State number-crunchers were reasonably accurate in their forecast of general fund revenues in November. Revenues were down only $40.8 million (0.7 percent below estimates). But for the first five months of the 2009-10 fiscal year, general fund revenues are still $835 million (2.8 percent) below the forecast made when the budget was passed in July. This is attributable to personal income tax revenues that are $1.44 billion below projections so far. Since the PIT is the largest state revenue source, this gap is causing concern among state fiscal policymakers.

In other budget news:

Increase to Public Employee Pension Fund Likely in Next Year's Budget. As next year's budget is being crafted, an issue being debated is how much general fund revenue the California Public Employees' Retirement System (CalPERS) should receive.

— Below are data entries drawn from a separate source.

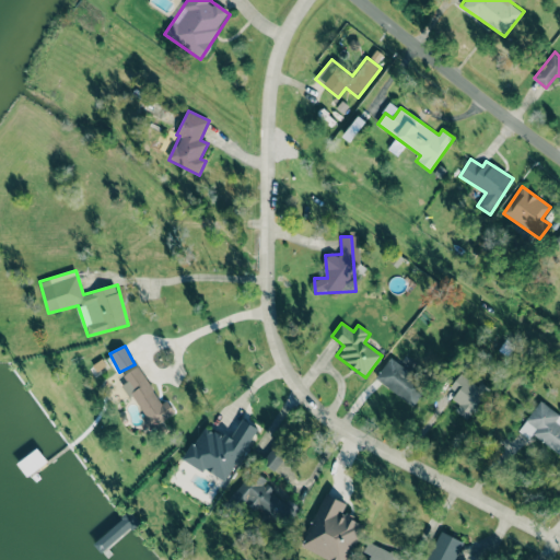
[(416,404),(428,382),(387,360),(375,383),(416,404)]
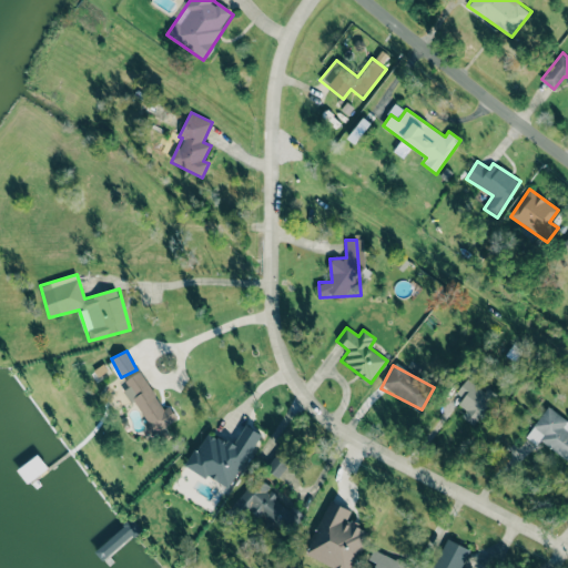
[(146,423),(144,425),(152,436),(178,419),(169,405),(164,408),(141,374),(123,386),(146,423)]
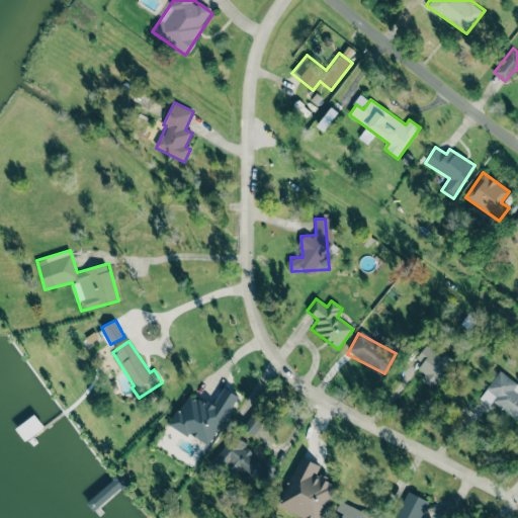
[(418,368),(425,374),(421,379),(432,389),(452,363),(427,344),(416,358),(422,363),(418,368)]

The amount will increase, but by how much?

According to The Sacramento Bee, the Schwarzenegger administration is considering giving the agency $4.8 billion, an increase of $1.5 billion. Payments to the retirement system will be deferred to future years under a "smoothing plan" The governor believes "smoothing" is a formula to "pass the buck to our kids." The legislative analyst's budget deficit forecast assumed that the state would increase contributions to a $4.1 billion level, so a bigger payment will require additional strategies to cope with a larger deficit. (Source: The Sacramento Bee, December 6.)

State Debt Interest Costs Will Surpass $10 Billion, Treasurer Reports. Treasurer Bill Lockyer, during a December 14 presentation to a legislative budget committee, said general fund debt service on outstanding bonds, authorized-but-unissued bonds and proposed water bonds is set to peak in fiscal year 2020 at $10.45 billion, compared with a current level of approximately $6 billion. That debt interest cost will stay near the $10.45 billion level through 2028, Mr. Lockyer said.

As of December 1, California had $83.5 billion of outstanding long-term debt, almost all of it in fixed-rate bonds. Mr. Lockyer noted that California has low credit ratings, and thus pays 21.3 percent more in interest than states with the highest ratings. (Source: Reuters, December 14.)